I was returned to the platoon in late afternoon after their Motherfucking hump – they were still in the field. I was assigned to light duty. I was going to be there until the orders were processed for me to start being transitioned out of military service. The drill instructors were obviously pissed off about it and they wanted me out ASAP, but they could no longer thrash me. That was the last night I would spend in the field. The next morning, Private Barnes had developed a hacking cough and very high fever. He was shaking and in cold sweats by the time the Navy corpsmen saw him. The poor guy had a fever of 103.4, full blown pneumonia, and he was ordered back to the barracks on sick watch until he could be transported to see a doctor. Since I was on light duty and getting cycled out, I was assigned to pneumonia watch to make sure he didn’t keel over dead with no one around to nudge him for certainty. The two of us were trucked back to an empty barracks. I spent a couple hours later watching him coughing up blood and phlegm while in a cold shower to try to bring his temp down. He collapsed – well, squatted down, immobile – with his temperature peaked at 105 before they ambulanced his sorry ass to a hospital. I’m glad I was there instead of someone who didn’t give a shit because I paid attention to him and made sure they got him to an ER. (I have no idea what happened to him).
We had another medical emergency in our platoon just the week before during field training. After sleeping in the open on a hillside, one private complained of an insect bite the next morning. The drill instructor called him a blankety-blanking blank-hole and thrashed him for being a pussy. Two mornings after that, the same private showed up to sick call again with a swollen black arm. Then a fucking helicopter landed and medevac’d his ass to the hospital.
“Turns out he was bit by a brown recluse spider,” Sgt. Galpin laughed as he explained the commotion. “That lucky fucking asshole,” Sgt. Galpin started to laugh, genuinely. “They’ll probably cut his fucking shitty little arm off.” Now he started to belly laugh. “That lucky fuck is gonna get out of here with a lifetime of goddamn disability pay.” Galpin was both enjoying the recruit’s misery AND admiring his “luck” for getting “money for nothing.” Thoughts approaching “empathy” were completely non-existent. The man was psychotic, and he reveled in it. He was in his perfect job.

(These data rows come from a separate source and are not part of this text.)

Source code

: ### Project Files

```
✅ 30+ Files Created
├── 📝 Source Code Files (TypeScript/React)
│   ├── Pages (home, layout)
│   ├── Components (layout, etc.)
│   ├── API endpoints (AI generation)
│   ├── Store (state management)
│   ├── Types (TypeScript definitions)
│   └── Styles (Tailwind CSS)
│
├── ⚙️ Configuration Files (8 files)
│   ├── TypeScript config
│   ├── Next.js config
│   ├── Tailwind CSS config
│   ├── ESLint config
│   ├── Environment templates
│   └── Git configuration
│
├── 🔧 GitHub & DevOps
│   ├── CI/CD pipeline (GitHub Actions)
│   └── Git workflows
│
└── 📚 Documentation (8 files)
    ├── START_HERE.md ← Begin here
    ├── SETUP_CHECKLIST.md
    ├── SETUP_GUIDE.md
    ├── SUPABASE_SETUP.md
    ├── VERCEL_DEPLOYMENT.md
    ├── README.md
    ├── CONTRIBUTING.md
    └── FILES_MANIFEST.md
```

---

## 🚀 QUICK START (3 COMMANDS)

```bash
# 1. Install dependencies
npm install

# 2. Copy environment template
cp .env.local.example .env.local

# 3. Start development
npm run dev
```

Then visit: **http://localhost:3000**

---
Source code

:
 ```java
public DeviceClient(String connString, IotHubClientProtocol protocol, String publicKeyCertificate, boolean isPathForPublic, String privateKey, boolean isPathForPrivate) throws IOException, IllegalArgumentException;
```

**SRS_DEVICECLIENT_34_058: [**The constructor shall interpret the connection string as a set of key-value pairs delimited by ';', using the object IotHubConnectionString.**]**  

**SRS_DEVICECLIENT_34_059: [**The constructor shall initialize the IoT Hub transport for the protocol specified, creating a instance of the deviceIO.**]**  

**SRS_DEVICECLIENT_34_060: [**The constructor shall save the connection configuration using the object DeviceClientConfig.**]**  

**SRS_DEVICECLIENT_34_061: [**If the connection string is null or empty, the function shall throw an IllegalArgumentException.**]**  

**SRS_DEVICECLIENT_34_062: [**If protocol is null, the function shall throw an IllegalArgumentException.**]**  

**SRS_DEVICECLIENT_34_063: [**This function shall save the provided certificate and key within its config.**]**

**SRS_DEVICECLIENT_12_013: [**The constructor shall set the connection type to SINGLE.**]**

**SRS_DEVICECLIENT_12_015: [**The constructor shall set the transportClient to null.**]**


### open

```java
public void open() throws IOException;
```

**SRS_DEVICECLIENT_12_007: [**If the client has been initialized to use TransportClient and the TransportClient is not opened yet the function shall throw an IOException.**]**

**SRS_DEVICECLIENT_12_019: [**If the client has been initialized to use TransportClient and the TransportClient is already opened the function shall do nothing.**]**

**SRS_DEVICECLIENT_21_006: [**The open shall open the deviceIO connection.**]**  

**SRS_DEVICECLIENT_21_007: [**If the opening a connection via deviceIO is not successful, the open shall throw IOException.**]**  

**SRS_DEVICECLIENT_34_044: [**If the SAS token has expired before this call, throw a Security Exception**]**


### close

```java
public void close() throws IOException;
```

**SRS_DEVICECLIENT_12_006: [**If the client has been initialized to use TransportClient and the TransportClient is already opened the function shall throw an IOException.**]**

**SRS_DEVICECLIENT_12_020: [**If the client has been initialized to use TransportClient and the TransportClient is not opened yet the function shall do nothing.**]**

I couldn’t be transported back to the MCRD until after my Senior Drill Instructor could process the paperwork. And it was a weekend that he was off. That meant another couple of miserable days at the barracks on light duty with angry drill instructors who saw me now as just a problem, a nuisance they couldn’t treat like everybody else because I was on light duty. It got interesting again, for no particular reason beyond plain old meanness.
Sgt. Little was on duty the night before I got shipped back to the MCRD, and in an exceptionally foul mood. He got after my squad for whatever reason and thrashed them. Since he couldn’t thrash me, he got up in my face with all the harsh insults and assholishness he could muster. He started slamming the brim of his Smokey hat into the bridge of my nose, repeatedly, as hard as he could without knocking off his own hat. He didn’t want me to leave his platoon because of a medical condition – hell, no – he felt the need to get some skin out of me. Maybe an attempted assault charge and some brig time after thumping me in “self-defense,” I’m not certain. What I experienced was completely senseless, a petulant act of rage. As Sgt. Little further blew up on me, he ordered me to “Choke yourself! I said, choke yourself, motherfucker!! Get to it!”
To which I replied, “SIR, NO, SIR!”
“What the fuck did you say, you maggoted pile of donkey shit!?” Sgt. Little screamed at me with the brim of his hat still against my nose bridge. “I told you to fucking choke yourself! Now, FUCKING CHOKE YOURSELF!!”
“SIR, NO, SIR!” I screamed right back in his face that was an inch from my own. “The Private believes that any order to deliberately harm himself is an illegal order, Sir! And the Private will not obey an illegal order, Sir!”